Monday, 2 March 2015
09:36 hours

Her threat to Chris Wilde had paid dividends. Every trace of the graffiti was gone and her office door was now a smart shiny blue, flanked by terracotta planters filled with narcissi and hyacinths. Just as she’d ordered. The heady scent of the hyacinths wafted over her, lifting her mood. After a weekend left to its own devices, though, her office ponged of damp and she left the door ajar to air it out.

Bent over her desk, working on her accounts and trying not to despair at the dwindling amount in the bank, she didn’t hear them come in. When there was a cough, she jerked so violently she jarred her elbow on the desk. Excruciating pain shot down her arm to her fingertips.

‘Sorry, the door was open,’ the man said. He had black hair cut short, and was wearing jeans and a khaki polo shirt under a tan leather jacket. ‘I did knock, but you didn’t hear.’

Eden grimaced through the pain and peered past the man to the youth lurking behind him. ‘Hello again, Wayne.’

Wayne Small nodded at her. His hands were stuck in his pockets and his mouth was set in a line.

‘What can I do for you?’ Eden asked.

‘I’m Wayne’s dad,’ the man said. ‘Barry.’ He stuck out a meaty paw to shake.

‘Pleased to meet you. Have a seat.’ She rose and closed the door. ‘Bit more private.’

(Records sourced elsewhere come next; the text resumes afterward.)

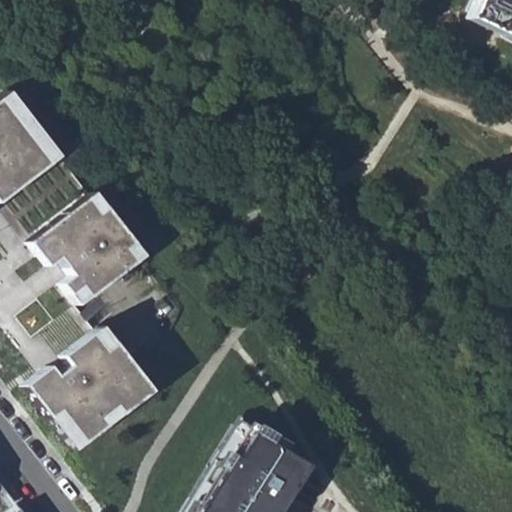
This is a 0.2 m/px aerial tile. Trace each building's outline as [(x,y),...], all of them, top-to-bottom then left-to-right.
[(511,0),(466,0),(462,8),(511,31),(511,0)] [(511,31),(462,8),(459,16),(511,41),(511,31)] [(0,197),(54,154),(4,91),(0,94),(0,197)] [(72,305),(134,255),(85,194),(23,243),(42,267),(53,258),(66,275),(55,284),(72,305)] [(18,385),(68,450),(144,391),(94,326),(57,356),(64,365),(51,375),(44,366),(18,385)] [(299,464),(231,423),(178,511),(289,511),(275,504),(299,464)]
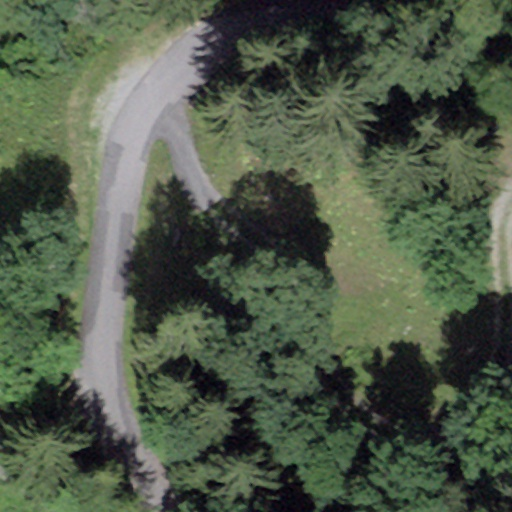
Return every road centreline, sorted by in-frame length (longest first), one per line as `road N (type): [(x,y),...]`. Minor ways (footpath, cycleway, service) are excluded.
road 1 (track): [(142,78),(173,108),(188,180),(253,244),(344,398),(377,438),(416,454),(467,428),(488,388),(503,338),(500,222),(503,186),(511,178)]
road 2 (unclassified): [(325,0),(210,25),(142,78),(125,122),(113,185),(116,239),(93,369),(109,421),(169,511)]
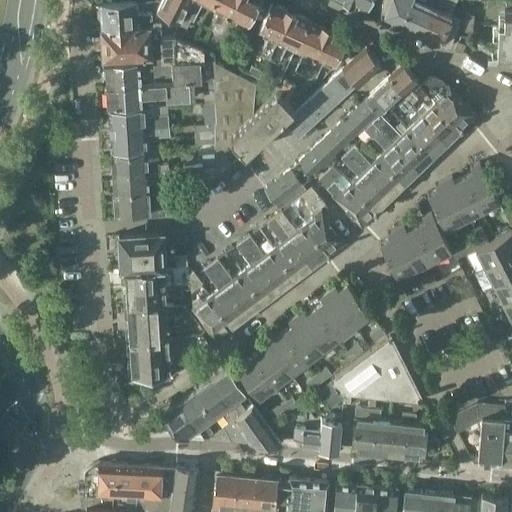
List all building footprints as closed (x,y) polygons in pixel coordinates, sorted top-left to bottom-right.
[(180,24),(180,23),(191,0),(161,0),(157,8),(177,18),(175,22),(180,24)] [(204,2),(212,6),(215,0),(191,0),(180,23),(188,27),(192,19),(194,20),(204,2)] [(205,41),(214,45),(236,0),(215,0),(212,6),(220,11),(205,41)] [(247,25),(258,0),(236,0),(214,45),(223,50),(228,38),(229,38),(238,20),(247,25)] [(348,0),(349,1),(353,3),(353,2),(366,8),(369,0),(348,0)] [(388,19),(399,24),(410,0),(382,0),(380,14),(380,15),(388,19)] [(400,24),(419,32),(433,0),(410,0),(399,24),(400,24)] [(433,0),(419,32),(423,34),(423,35),(438,41),(448,19),(451,12),(451,13),(456,0),(433,0)] [(100,19),(101,28),(153,25),(152,13),(138,13),(137,1),(100,3),(100,7),(97,11),(98,17),(100,19)] [(259,54),(268,58),(290,11),(272,2),(258,32),(268,36),(259,54)] [(511,6),(504,6),(503,23),(498,23),(496,58),(488,58),(488,66),(511,67),(511,6)] [(309,19),(298,14),(290,11),(268,58),(279,63),(287,44),(295,48),(309,19)] [(465,22),(473,23),(474,14),(466,13),(465,22)] [(305,75),(327,28),(309,19),(295,48),(304,52),(296,70),(305,75)] [(438,41),(449,46),(459,24),(448,19),(438,41)] [(464,30),(472,31),(473,23),(465,22),(464,30)] [(153,25),(101,28),(103,58),(162,54),(161,36),(163,36),(162,25),(153,25)] [(336,59),(347,36),(327,28),(305,75),(315,79),(323,61),(331,65),(336,59)] [(161,36),(162,54),(162,59),(172,59),(212,59),(214,58),(213,51),(175,35),(163,36),(161,36)] [(458,40),(454,48),(462,51),(465,43),(458,40)] [(284,119),(298,134),(380,60),(366,46),(287,116),(284,119)] [(204,80),(213,80),(212,63),(212,60),(212,59),(172,59),(174,80),(193,79),(193,76),(204,75),(204,80)] [(224,66),(219,63),(212,60),(212,63),(213,78),(214,100),(214,102),(215,123),(216,143),(216,163),(217,172),(240,154),(243,151),(230,137),(230,135),(252,114),(255,81),(238,73),(238,72),(225,65),(224,66)] [(107,76),(107,85),(163,81),(162,76),(153,76),(152,70),(140,71),(139,62),(106,64),(107,68),(105,70),(105,75),(107,76)] [(365,126),(372,119),(382,109),(401,90),(403,91),(418,77),(404,62),(289,169),(266,186),(265,185),(264,186),(265,187),(279,206),(305,186),(303,183),(365,126)] [(248,70),(258,76),(262,69),(250,64),(248,70)] [(262,69),(258,76),(257,77),(269,84),(273,75),(262,69)] [(435,101),(459,128),(460,129),(476,113),(447,83),(429,74),(419,84),(435,101)] [(285,76),(278,90),(277,90),(279,92),(280,91),(290,102),(299,82),(285,76)] [(141,91),(163,90),(166,90),(166,96),(194,94),(193,79),(174,80),(163,81),(107,85),(108,87),(105,89),(106,101),(109,102),(109,105),(142,103),(141,91)] [(204,101),(214,100),(213,80),(204,80),(206,99),(204,99),(204,101)] [(279,92),(277,90),(252,114),(230,135),(230,137),(244,151),(245,152),(293,106),(290,102),(280,91),(279,92)] [(410,92),(404,97),(411,105),(417,99),(410,92)] [(405,111),(411,105),(404,97),(398,103),(405,111)] [(214,123),(214,100),(204,101),(206,124),(214,123)] [(422,104),(416,110),(446,141),(459,128),(435,101),(427,109),(422,104)] [(110,130),(162,126),(170,126),(169,114),(144,115),(144,108),(109,109),(110,130)] [(372,119),(381,129),(387,123),(386,122),(390,118),(382,109),(372,119)] [(407,128),(432,154),(446,141),(416,110),(410,116),(414,121),(407,128)] [(385,148),(378,154),(404,181),(418,168),(388,137),(381,129),(372,119),(365,126),(385,148)] [(162,130),(162,126),(110,130),(111,149),(147,147),(146,139),(158,138),(158,130),(162,130)] [(395,131),(388,137),(418,168),(432,154),(407,128),(399,135),(395,131)] [(184,161),(184,166),(216,163),(216,143),(205,144),(196,144),(197,161),(184,161)] [(348,151),(389,195),(404,181),(378,154),(370,161),(355,144),(348,151)] [(112,153),(113,173),(164,170),(164,168),(169,168),(168,163),(163,163),(163,164),(160,165),(159,158),(147,159),(147,151),(112,153)] [(356,174),(348,181),(376,210),(377,209),(376,208),(389,195),(348,151),(341,157),(356,174)] [(479,161),(470,165),(473,172),(464,176),(481,211),(500,201),(479,161)] [(217,175),(216,174),(216,163),(184,166),(184,168),(197,167),(198,179),(208,178),(208,183),(217,175)] [(362,223),(376,210),(348,181),(333,164),(318,178),(362,223)] [(164,170),(113,173),(114,192),(149,190),(149,183),(161,182),(161,175),(170,175),(169,168),(164,168),(164,170)] [(481,211),(464,176),(455,181),(452,175),(443,179),(463,220),(481,211)] [(443,179),(435,183),(437,188),(428,193),(435,208),(445,230),(463,220),(443,179)] [(325,202),(312,186),(303,193),(309,202),(307,203),(313,211),(311,212),(313,215),(305,221),(328,252),(345,240),(320,206),(325,202)] [(165,189),(149,190),(114,192),(115,200),(112,200),(113,212),(115,212),(116,213),(146,211),(146,215),(167,214),(166,202),(165,189)] [(295,228),(292,223),(282,209),(275,215),(285,229),(312,263),(326,252),(327,253),(328,252),(305,221),(295,228)] [(416,225),(433,260),(452,251),(431,210),(422,214),(425,220),(416,225)] [(295,275),(312,263),(285,229),(275,215),(267,221),(280,239),(272,245),(295,275)] [(404,224),(395,228),(415,269),(433,260),(416,225),(407,229),(404,224)] [(380,242),(380,243),(397,277),(415,269),(395,228),(387,232),(389,237),(380,242)] [(485,267),(511,253),(511,229),(489,242),(477,248),(476,249),(485,267)] [(185,241),(184,230),(119,234),(121,270),(125,270),(168,267),(167,257),(176,256),(175,241),(185,241)] [(243,239),(253,253),(280,287),(295,275),(272,245),(264,252),(250,234),(243,239)] [(473,241),(477,248),(489,242),(485,235),(473,241)] [(237,244),(247,258),(250,262),(241,269),(264,299),(280,287),(253,253),(243,239),(237,244)] [(473,241),(464,246),(467,253),(476,249),(477,248),(473,241)] [(456,259),(467,253),(464,246),(452,251),(456,259)] [(511,275),(511,253),(485,267),(494,285),(511,275)] [(211,264),(221,277),(248,311),(264,299),(241,269),(232,276),(219,258),(211,264)] [(211,264),(205,269),(218,286),(209,294),(232,323),(248,311),(221,277),(211,264)] [(168,267),(125,270),(126,285),(142,283),(143,289),(155,288),(155,292),(184,291),(183,283),(175,283),(174,267),(168,267)] [(193,272),(191,273),(189,274),(190,290),(201,283),(193,272)] [(421,279),(425,287),(437,281),(433,274),(421,279)] [(511,275),(494,285),(503,302),(511,297),(511,275)] [(327,289),(354,325),(371,313),(347,281),(341,285),(338,288),(335,284),(327,289)] [(126,285),(127,304),(166,302),(165,294),(172,294),(173,296),(184,296),(184,291),(155,292),(155,288),(143,289),(142,283),(126,285)] [(399,300),(407,296),(401,285),(393,288),(399,300)] [(315,305),(338,337),(354,325),(327,289),(320,295),(322,299),(315,305)] [(232,324),(232,323),(209,294),(202,299),(199,295),(191,302),(194,306),(193,307),(215,337),(232,324)] [(511,320),(511,319),(511,297),(503,302),(511,320)] [(127,304),(130,340),(168,338),(167,326),(174,326),(173,303),(166,302),(127,304)] [(307,311),(303,307),(295,313),(322,349),(325,353),(331,349),(329,344),(338,337),(315,305),(307,311)] [(287,336),(306,361),(322,349),(295,313),(288,319),(291,323),(283,329),(287,336)] [(370,334),(375,341),(385,332),(380,325),(370,334)] [(264,337),(290,373),(306,361),(287,336),(283,329),(275,335),(272,331),(264,337)] [(390,335),(317,391),(329,407),(344,396),(344,393),(352,393),(370,395),(376,396),(392,397),(413,399),(416,400),(417,396),(420,395),(390,335)] [(260,347),(251,354),(275,385),(290,373),(264,337),(256,343),(260,347)] [(168,338),(130,340),(132,376),(170,373),(168,338)] [(348,350),(353,357),(363,350),(357,343),(348,350)] [(343,365),(353,357),(348,350),(337,358),(343,365)] [(275,385),(251,354),(243,360),(240,355),(232,361),(259,397),(275,385)] [(226,366),(225,366),(209,378),(237,416),(246,409),(254,404),(226,366)] [(321,381),(332,373),(327,367),(316,374),(321,381)] [(312,389),(321,381),(316,374),(306,382),(312,389)] [(237,416),(209,378),(193,390),(212,415),(213,415),(214,415),(219,411),(228,422),(234,418),(237,416)] [(212,415),(193,390),(178,401),(205,437),(212,431),(205,421),(214,415),(213,415),(212,415)] [(344,396),(343,403),(351,403),(352,393),(344,393),(344,396)] [(369,406),(368,418),(375,418),(372,449),(389,451),(392,418),(381,417),(382,407),(380,407),(375,407),(376,396),(370,395),(369,406)] [(282,403),(286,411),(298,404),(293,397),(282,403)] [(205,437),(178,401),(162,412),(178,433),(178,434),(205,437)] [(500,461),(500,460),(504,418),(504,404),(478,402),(452,415),(455,426),(457,430),(481,420),(478,460),(500,461)] [(269,410),(274,417),(286,411),(282,403),(269,410)] [(230,432),(231,439),(251,441),(281,442),(254,404),(246,409),(237,416),(234,418),(228,422),(225,424),(230,432)] [(355,414),(352,447),(372,449),(375,418),(368,418),(369,406),(356,405),(355,414)] [(504,418),(500,460),(511,461),(511,408),(511,409),(511,418),(504,418)] [(392,418),(389,451),(404,452),(407,422),(418,423),(419,412),(415,411),(403,410),(402,419),(392,418)] [(296,426),(295,439),(303,440),(302,444),(338,447),(342,413),(328,412),(327,418),(322,418),(320,429),(296,426)] [(407,422),(404,452),(429,455),(429,447),(435,448),(437,428),(431,427),(431,425),(418,423),(407,422)] [(210,435),(210,437),(231,439),(230,432),(225,424),(210,435)] [(83,502),(83,503),(83,504),(84,504),(86,505),(136,506),(137,493),(171,494),(176,465),(175,464),(175,465),(161,465),(161,464),(119,461),(118,461),(116,461),(99,460),(97,461),(93,462),(92,462),(90,463),(88,465),(87,465),(84,469),(85,470),(85,471),(85,472),(86,473),(87,474),(87,476),(84,476),(80,476),(80,491),(79,490),(79,491),(84,492),(83,502)] [(192,511),(195,497),(199,468),(176,465),(171,494),(168,511),(192,511)] [(231,511),(233,497),(236,473),(237,471),(221,470),(221,474),(216,473),(212,511),(231,511)] [(233,511),(234,511),(251,511),(255,475),(248,474),(246,472),(240,472),(238,474),(236,473),(233,497),(231,511),(233,511)] [(251,511),(274,511),(276,497),(277,478),(274,477),(272,475),(265,474),(263,476),(255,475),(251,511)] [(306,511),(310,478),(289,476),(289,478),(277,478),(276,497),(287,498),(286,511),(306,511)] [(306,511),(326,511),(328,497),(329,480),(310,478),(306,511)] [(354,511),(358,482),(337,480),(333,511),(354,511)] [(358,482),(354,511),(375,511),(377,484),(358,482)] [(377,484),(375,511),(394,511),(397,486),(377,484)] [(419,511),(421,490),(405,488),(402,511),(419,511)] [(435,511),(438,491),(421,490),(419,511),(435,511)] [(451,511),(453,493),(438,491),(435,511),(451,511)] [(505,511),(507,495),(481,492),(480,497),(479,511),(505,511)] [(168,511),(171,494),(137,493),(136,506),(86,505),(85,511),(168,511)] [(453,493),(451,511),(467,511),(470,494),(453,493)]
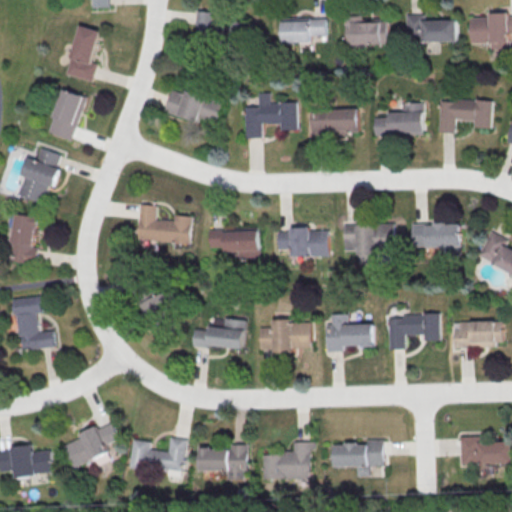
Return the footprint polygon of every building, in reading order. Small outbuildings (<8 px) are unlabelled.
[(458,40),(457,19),(425,20),(425,13),(407,14),(407,41),(458,40)] [(471,42),(490,42),(490,49),(509,48),(509,33),(511,32),(511,13),(488,14),(488,17),(470,17),(471,42)] [(283,42),(312,42),(312,34),(327,34),(327,18),(283,19),(283,42)] [(347,44),(388,43),(388,19),(347,20),(347,44)] [(67,73),(93,80),(98,63),(92,61),(101,30),(80,24),(67,73)] [(73,140),(88,97),(64,88),(49,131),(73,140)] [(199,121),(200,116),(217,121),(223,100),(187,90),(186,93),(172,89),(166,112),(199,121)] [(298,128),(298,101),(271,102),(271,91),(260,92),(260,105),(246,106),(247,137),(263,137),(263,122),(282,122),(282,129),(298,128)] [(439,131),(456,132),(456,119),(475,119),(475,126),(492,127),(493,101),(441,98),(439,131)] [(375,117),(376,135),(425,134),(424,102),(403,102),(403,111),(390,112),(390,117),(375,117)] [(312,109),(313,132),(360,131),(360,108),(312,109)] [(62,153),(41,147),(37,159),(29,156),(23,173),(26,174),(20,194),(44,202),(50,184),(56,186),(61,168),(58,167),(62,153)] [(193,215),(175,214),(175,220),(157,219),(157,204),(141,203),(139,239),(191,242),(193,215)] [(12,261),(38,262),(39,245),(38,245),(40,215),(15,214),(12,261)] [(344,224),(344,249),(358,249),(359,264),(383,264),(382,252),(396,251),(396,222),(344,224)] [(461,223),(413,223),(413,246),(441,246),(441,255),(461,255),(461,223)] [(330,255),(329,229),(310,230),(309,228),(278,228),(279,248),(292,248),(292,256),(330,255)] [(210,229),(210,246),(225,246),(225,250),(239,250),(239,259),(260,259),(260,229),(210,229)] [(511,248),(505,246),(508,239),(490,231),(478,256),(511,271),(511,248)] [(142,303),(151,321),(175,310),(166,291),(142,303)] [(15,298),(19,336),(23,336),(25,349),(56,345),(54,330),(40,331),(37,312),(44,311),(41,295),(15,298)] [(332,313),(333,323),(327,324),(328,351),(344,350),(344,346),(375,345),(374,323),(349,324),(349,313),(332,313)] [(441,339),(440,314),(389,315),(390,348),(405,348),(405,334),(425,333),(425,340),(441,339)] [(196,328),(195,344),(243,348),(246,319),(225,317),(224,327),(210,325),(209,330),(196,328)] [(312,320),(273,320),(274,326),(261,326),(261,351),(294,350),(294,347),(312,347),(312,320)] [(504,341),(504,320),(454,321),(455,346),(496,345),(496,341),(504,341)] [(65,444),(74,467),(109,453),(106,444),(119,438),(112,420),(81,433),(82,437),(65,444)] [(131,465),(183,471),(187,438),(171,436),(169,450),(150,448),(151,441),(134,439),(131,465)] [(461,463),(511,461),(511,437),(460,438),(461,463)] [(335,443),(335,466),(357,465),(357,476),(370,476),(370,465),(384,465),(384,439),(367,439),(367,443),(335,443)] [(264,478),(312,478),(312,441),(294,441),(294,450),(284,450),(284,454),(264,454),(264,478)] [(201,470),(228,469),(228,479),(244,479),(244,470),(249,470),(248,443),(231,444),(231,447),(200,447),(201,470)] [(0,454),(2,471),(16,469),(16,475),(54,472),(52,449),(33,451),(33,445),(0,447),(0,454)]
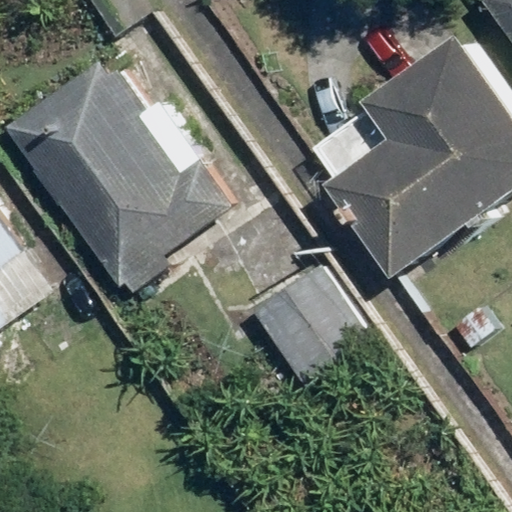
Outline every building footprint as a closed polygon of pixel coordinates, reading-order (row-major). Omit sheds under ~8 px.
[(511,0),(496,0),(511,19),(511,0)] [(419,272),(511,199),(511,76),(480,36),(385,110),(406,137),(349,182),(419,272)] [(131,43),(28,124),(154,286),(258,205),(131,43)] [(0,341),(73,286),(0,190),(0,341)] [(334,266),(268,315),(320,385),(386,336),(334,266)]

As he installed himself in her client’s chair, Barry continued. ‘Wayne’s upset about something he saw at the school last Monday. It’s taken me all weekend to get it out of him, and the only person he’s prepared to talk to is you.’

Barry raised his eyebrows at Eden and spread his hands as if to say ‘teenagers, eh?’

She glowered at the boy, altogether out of patience with the vagaries of men and their moods. ‘What happened, Wayne?’

He dropped his chin and examined his hands, giving her a view of his greasy parting. His voice came out as a mumble and she strained to hear him. ‘I was mucking around with a mate. Someone from my old school.’

‘What were you doing?’ She spoke sharply. The shifty way he wouldn’t meet her eye told its own story.

There was a swift glance at his dad before he answered her in a reluctant drone. ‘We were nicking stuff.’

‘You little …’ Barry started. She held up her hand to warn him to let Wayne continue. There’d be time for rows later.

‘We’d grabbed a couple of mobile phones and an iPad. Those kids have so much money they don’t know what to do with it! It’s not like we were nicking from kids whose parents saved up for things.’

‘A latter-day Robin Hood,’ she remarked. ‘Then what?’

‘Someone came, so we hid in one of the staff rooms. There was no one in there.’

‘What time was it?’

He shrugged. ‘About midnight.’

‘Midnight!’ Barry cried. ‘What did your mum think you were doing?’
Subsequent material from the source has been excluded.